Mit einer Impfung werden wir wieder einen normaleren Alltag sehen. Dieser wird jedoch garantiert beeinflusst sein durch alles, was wir während der Pandemie erlebt haben. Menschen haben das Bedürfnis zusammen zu sein, so denke ich, dass wir sicherlich wieder in persönlichen Kontakt treten werden, in manchen Ländern vielleicht etwas zu schnell, welches dann wieder zu einem Anstieg an Covid-19 Infektionen führen kann. Viele Elemente dieser ‚neuen Normalität‘ waren bereits am Horizont erkennbar; die Pandemie hat deren Ankunft einfach beschleunigt: Online-Bestellungen, Bestellungen per Handy, mobiles Bezahlen, Click & Collect, Lieferdienste, kontaktloses Bezahlen, die wachsende Nachfrage nach Nachbarschaftsgeschäften – sei es in Nähe zur Wohnung oder zum Büro – und fertige oder fast fertige Mahlzeiten für Take-Away. Über all dies haben wir bereits seit Jahren gesprochen, nun sind sie da. Es ist noch zu früh, um vorauszusagen, wie sich das Verhalten rund um Mobilität auch nachhaltig verändert hat, ich glaube, dass es durch die Pandemie einen gehörigen Anstoß bekommen hat.

Wagen Sie einen Blick in die Zukunft? Worauf muss sich die Convenience-Branche aus Ihrer Sicht künftig international vor allem einstellen?
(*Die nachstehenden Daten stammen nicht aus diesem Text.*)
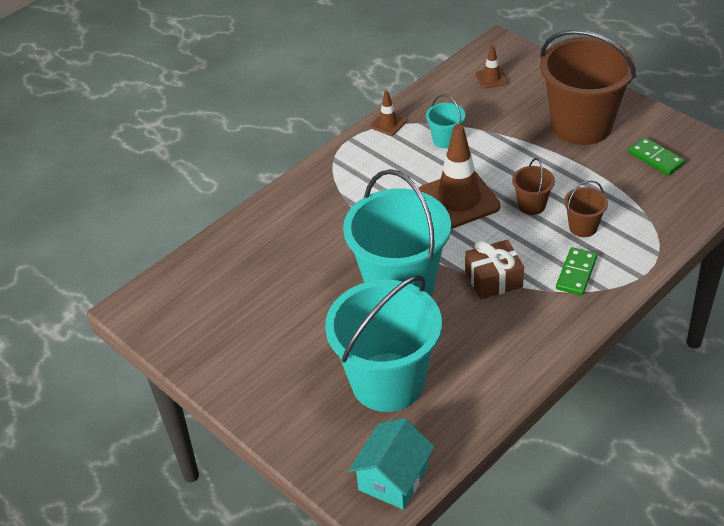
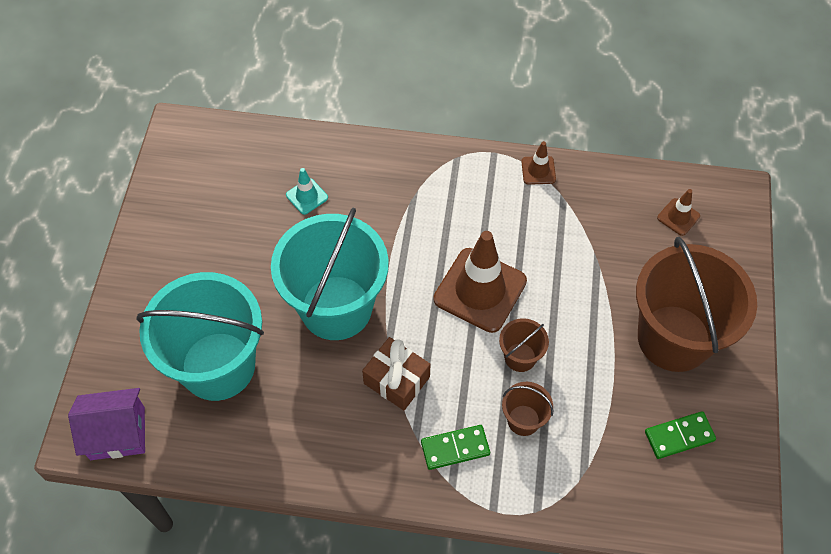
camera: 50 degrees right, 15 degrees up
(282, 257) = (307, 196): none -> turquoise traffic cone
(393, 478) = (117, 433): turquoise house -> purple house
(445, 140) = (554, 231): turquoise bucket -> none
(655, 158) = (679, 436): green domino -> green domino turned 60 degrees clockwise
Ich denke wir werden eine neue Welt sehen, garantiert mit neuen Elementen, neuen Technologien, neuen Produkten, neue Arten und Weisen, wie wir unser Geschäft betreiben. Die Welt 2019 sah sehr anders aus im Vergleich zu 1989. Dinge verändern sich stetig und signifikante Unterbrechungen beschleunigen diese Veränderungen. Ich bin sehr optimistisch in Bezug auf die Zukunft unserer Branche. Alles, angefangen bei Haushalts-Demografien bis zu sich verändernden Konsumentenbedürfnissen, weist auf einen wachsenden Bedarf an kleinformatigem Convenience Handel hin. Was den Convenience Betreibern in der Vergangenheit Erfolg gebracht hat, wird ihnen auch in Zukunft Erfolg bereiten: ein intensiver Fokus auf den Bedürfnissen und Wünschen unserer Kunden und darauf, wie man sie am Besten erfüllt, ein unerbittliches Begehren eine positive und einträgliche Arbeitsumgebung für unsere Mitarbeiter zu schaffen und sich jeden Tag zu fragen wie wir morgen noch besser sein können als heute.